A document can be split into multiple files, and the files can be in different formats. For example, you can have a JSON file that contains the API definition and a YAML file that contains the components, or a collection of files that contain partial definitions of the API and its components.
Generally, the main API definition file is called openapi.json
or openapi.yaml
, and the component files are called components.json
or components.yaml
, though this is not a requirement.
Some common organizational patterns for OpenAPI documents are:
- A single file that contains the entire API definition.

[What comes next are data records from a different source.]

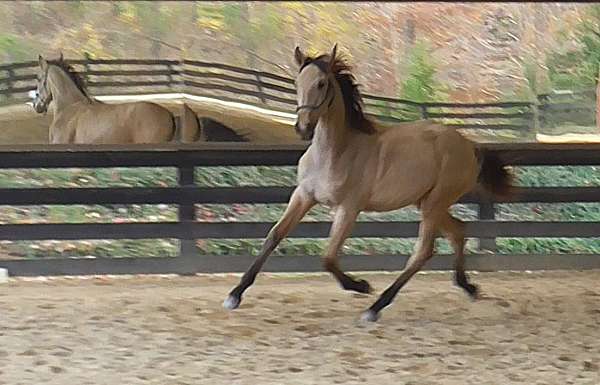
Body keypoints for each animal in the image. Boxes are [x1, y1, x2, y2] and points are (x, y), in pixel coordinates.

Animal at [223, 45, 512, 320]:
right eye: (297, 83)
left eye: (322, 83)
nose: (303, 128)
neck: (336, 151)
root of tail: (470, 145)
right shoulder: (303, 196)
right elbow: (274, 235)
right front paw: (234, 295)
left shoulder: (349, 208)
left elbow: (328, 257)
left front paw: (361, 285)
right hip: (429, 203)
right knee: (458, 231)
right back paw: (468, 287)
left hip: (435, 203)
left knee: (423, 251)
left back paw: (375, 308)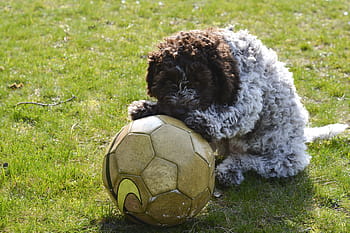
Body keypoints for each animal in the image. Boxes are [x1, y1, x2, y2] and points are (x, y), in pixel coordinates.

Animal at [128, 27, 348, 186]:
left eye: (199, 81)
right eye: (166, 80)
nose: (179, 111)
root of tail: (303, 137)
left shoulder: (249, 99)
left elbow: (232, 116)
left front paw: (201, 121)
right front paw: (146, 107)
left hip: (283, 157)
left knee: (253, 161)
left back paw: (230, 170)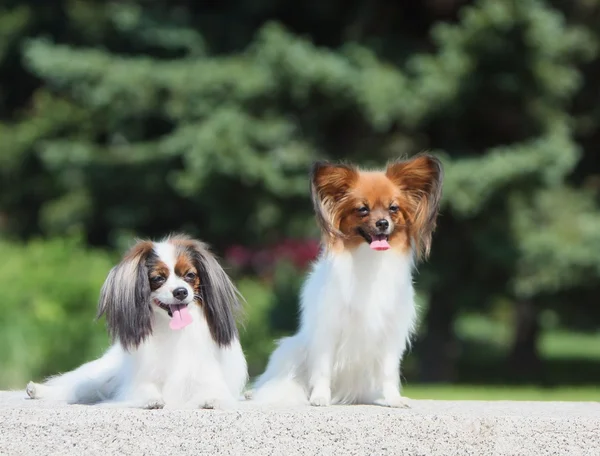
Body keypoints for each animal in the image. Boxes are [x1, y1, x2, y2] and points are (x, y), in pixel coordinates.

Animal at [25, 235, 248, 410]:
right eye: (158, 278)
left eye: (190, 275)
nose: (181, 292)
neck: (172, 330)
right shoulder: (139, 382)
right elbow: (143, 391)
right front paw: (151, 400)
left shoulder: (205, 375)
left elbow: (213, 392)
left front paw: (211, 400)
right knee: (79, 387)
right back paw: (37, 390)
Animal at [248, 153, 440, 406]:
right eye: (362, 209)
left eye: (393, 208)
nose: (383, 223)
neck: (369, 260)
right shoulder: (328, 328)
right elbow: (322, 368)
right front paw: (320, 397)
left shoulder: (390, 333)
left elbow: (389, 372)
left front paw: (393, 399)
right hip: (291, 350)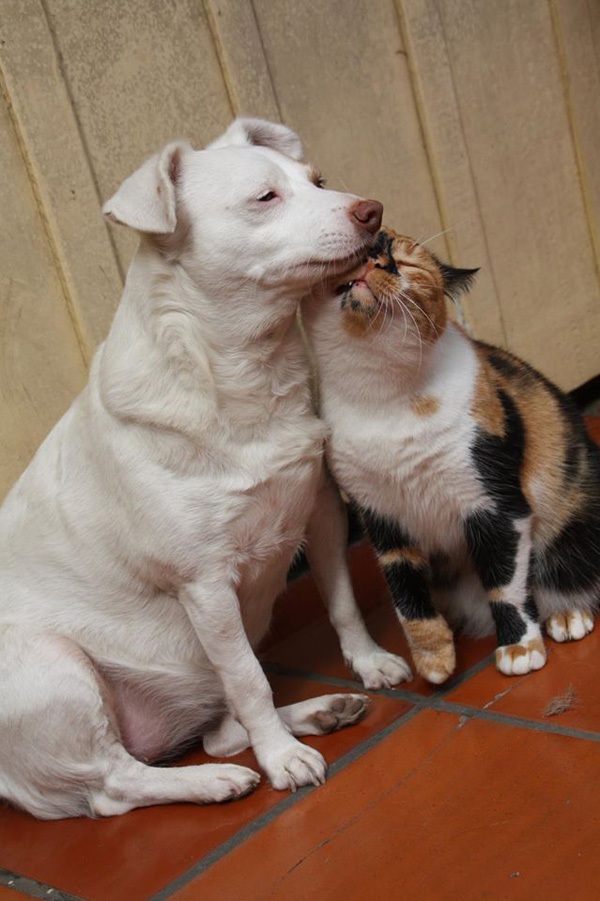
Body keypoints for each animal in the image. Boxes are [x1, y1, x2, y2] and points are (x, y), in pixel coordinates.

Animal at [0, 118, 408, 816]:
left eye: (319, 181)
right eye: (266, 197)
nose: (372, 211)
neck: (244, 375)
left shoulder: (323, 514)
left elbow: (343, 605)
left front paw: (370, 661)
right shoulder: (206, 585)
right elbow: (247, 678)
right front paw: (281, 761)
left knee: (218, 733)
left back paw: (318, 711)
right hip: (56, 668)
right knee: (116, 785)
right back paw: (217, 780)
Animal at [304, 230, 600, 684]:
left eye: (406, 261)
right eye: (366, 249)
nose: (376, 258)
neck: (383, 393)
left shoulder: (495, 503)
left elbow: (505, 583)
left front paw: (519, 647)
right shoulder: (380, 515)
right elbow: (405, 593)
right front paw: (433, 658)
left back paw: (566, 615)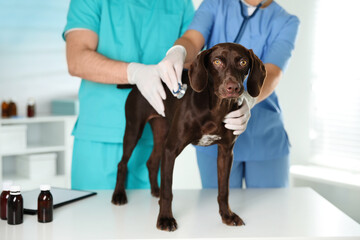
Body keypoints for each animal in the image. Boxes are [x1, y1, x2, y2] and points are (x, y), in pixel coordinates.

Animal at [111, 42, 266, 231]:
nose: (233, 87)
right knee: (122, 163)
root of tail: (136, 86)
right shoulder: (171, 149)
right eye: (216, 61)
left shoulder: (226, 152)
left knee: (151, 162)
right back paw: (119, 194)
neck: (216, 109)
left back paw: (155, 191)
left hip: (161, 132)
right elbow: (168, 191)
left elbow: (223, 190)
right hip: (134, 130)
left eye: (243, 62)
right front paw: (165, 218)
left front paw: (227, 215)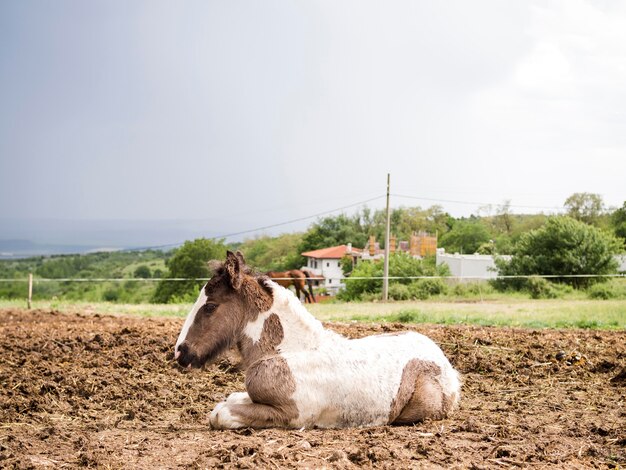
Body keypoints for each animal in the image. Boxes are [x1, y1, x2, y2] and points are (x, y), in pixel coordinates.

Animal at [176, 253, 458, 430]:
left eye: (210, 306)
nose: (181, 353)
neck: (286, 351)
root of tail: (445, 362)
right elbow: (229, 399)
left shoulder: (292, 414)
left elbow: (220, 414)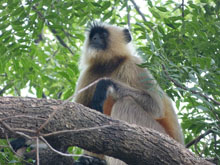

- A main file that contains the API definition and a components file that contains the components.
- This is normally achieved by using the $ref keyword to reference the components file from the main file. Click here for more information on references.
- A collection of files that contain partial definitions of the API and its components.
- Some tools support this pattern by allowing multiple files to be provided. Others, such as the Speakeasy Generator, require the individual files to be merged into a single file before being passed to the tool, which can be achieved using the Speakeasy CLI tool. Click here for more information on the Speakeasy CLI merge tool.
How is this different from the official OpenAPI documentation?
The goal of this documentation is to provide a practitioner's guide for developers interested in understanding the impact of OpenAPI design on their downstream API surfaces. This guide prioritizes approachability and practicality over technical completeness.
We've structured the documentation according to the needs of OpenAPI users of any skill level.
Which versions of the OpenAPI Specification does this documentation cover?
There are several versions of the OpenAPI specification in circulation: 2.0 (also known as Swagger), 3.0, and 3.1. We recommend developers use OpenAPI version 3.1 for all projects. The advantage of using OpenAPI version 3.1 is that it is fully compatible with JSON Schema, which gives you access to a much larger ecosystem of tools and libraries.
Speakeasy's documentation covers versions 3.0.x
and 3.1.x
of the OpenAPI specification. Where there is an important difference between the two versions, we call it out specifically, otherwise, the documentation will apply to both versions.